The interior of the two storey section of the bakery is characterised by timber floors, high ceilings and timber VJ or rendered brick internal walls . There are four rooms on the ground floor. The former servery is a large rectangular room running parallel to Patrick Street. The wide timber floor boards are bowed at the northern end of the room from the constant weight of people tending the service counter which once stood in this position.

Next to this room is a smaller room running perpendicular to Patrick Street. Directly behind this room is another of the same dimensions. The largest room is located centrally in the rear portion of the building and contains a large timber staircase to the upper level. The timber balustrades on the staircase are of an unusual decorative design.

The upper level contains three bedrooms and one bathroom. Two of the bedrooms have access to the front verandah via the French doors. The internal doorways have rectangular fanlights with decorative timber fretwork. The walls and ceilings are of timber VJs and all of the rooms have ceiling roses. The interior and exterior of the building and out-buildings is remarkably intact.

The bakery is set within a small garden with mature plantings surrounded by a timber fence. A large palm tree on the north east corner of the building would be of considerable age.

== Heritage listing ==
Whitehouse's Bakery (former), Laidley was listed on the Queensland Heritage Register on 21 October 1992 having satisfied the following criteria.

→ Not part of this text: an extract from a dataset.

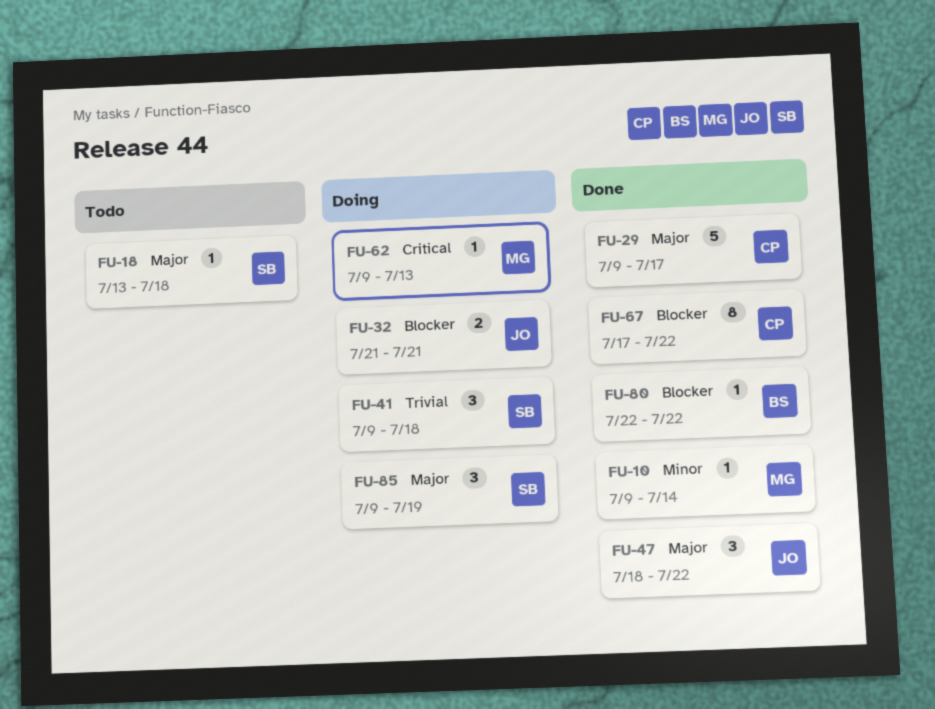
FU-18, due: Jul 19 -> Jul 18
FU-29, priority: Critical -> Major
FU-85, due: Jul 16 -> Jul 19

The place is important in demonstrating the evolution or pattern of Queensland's history.

The place is important in demonstrating the evolution of Queensland's history as the substantial nature of its construction around the beginning of the 20th century reflects a period of renewed building activity and economic solidification in the town of Laidley, a trend common in many rural towns in Queensland at the time.

The place is important in demonstrating the principal characteristics of a particular class of cultural places.

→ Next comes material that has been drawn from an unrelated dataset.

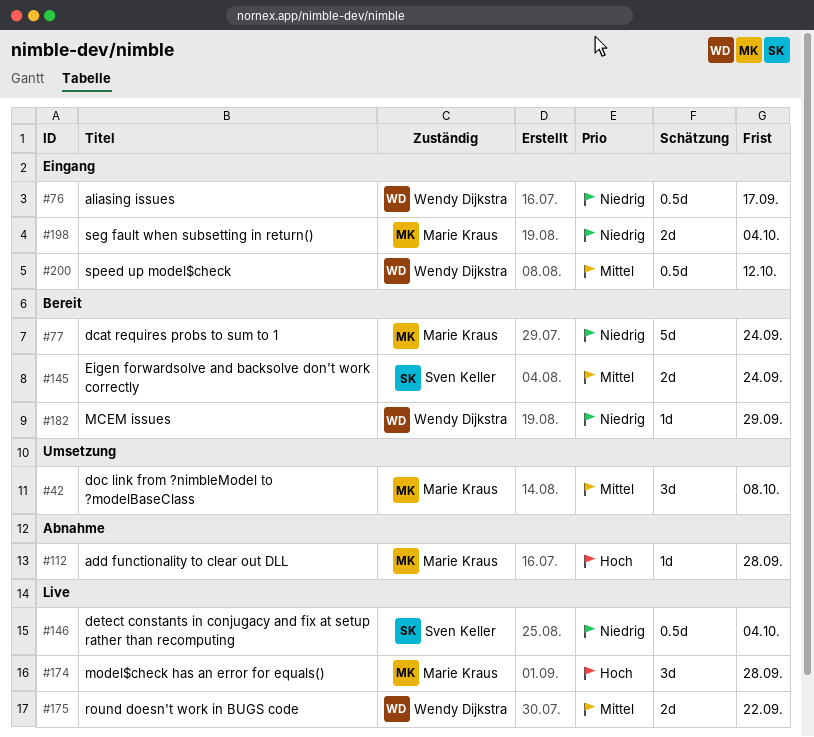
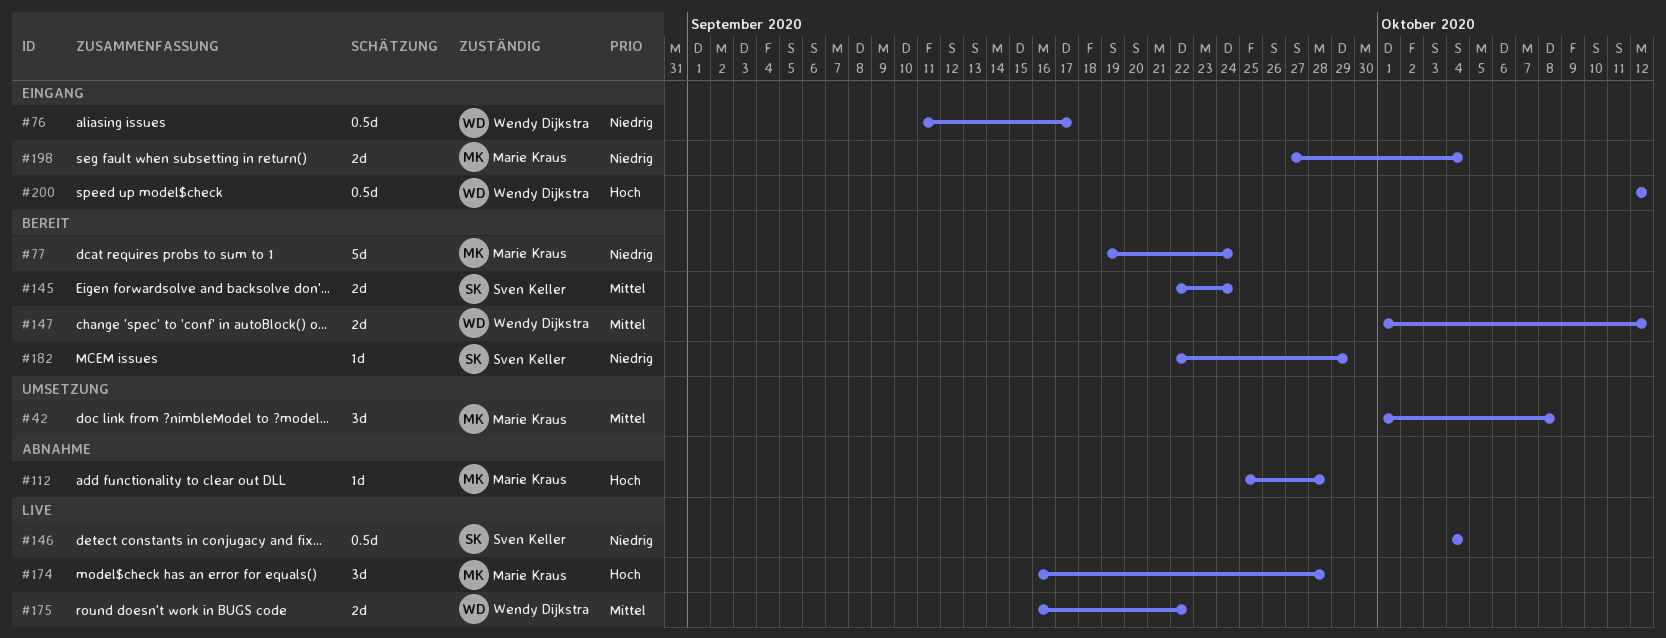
#147: none -> present
#182, owner: Wendy Dijkstra -> Sven Keller
#200, priority: Mittel -> Hoch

The former bakery building is a good example of its type displaying many of the original characteristics of a turn-of-the-century bakery. The brick ovens and associated physical infrastructure of the bakery are still in situ providing a clear picture of the processes associated with the production of bread.

The place is important because of its aesthetic significance.

The former bakery has important aesthetic value as a prominent, well composed building in the centre of Laidley which contributes highly to the streetscape of the main street, Patrick Street. Its design and decorative features together with the surrounding garden, in particular the mature palm tree on the north-east corner of the block, all contribute to the aesthetic significance of the place.

The place has a strong or special association with a particular community or cultural group for social, cultural or spiritual reasons.

It also has special association with the community of Laidley as a local landmark and a place of service for nearly a century.

The place has a special association with the life or work of a particular person, group or organisation of importance in Queensland's history.

The place has a long association with the life and work of two Laidley families, the Whitehouse and Mann families, who were directly involved with the construction and running of the local bakery and as such were important members of the Laidley community since its very early days.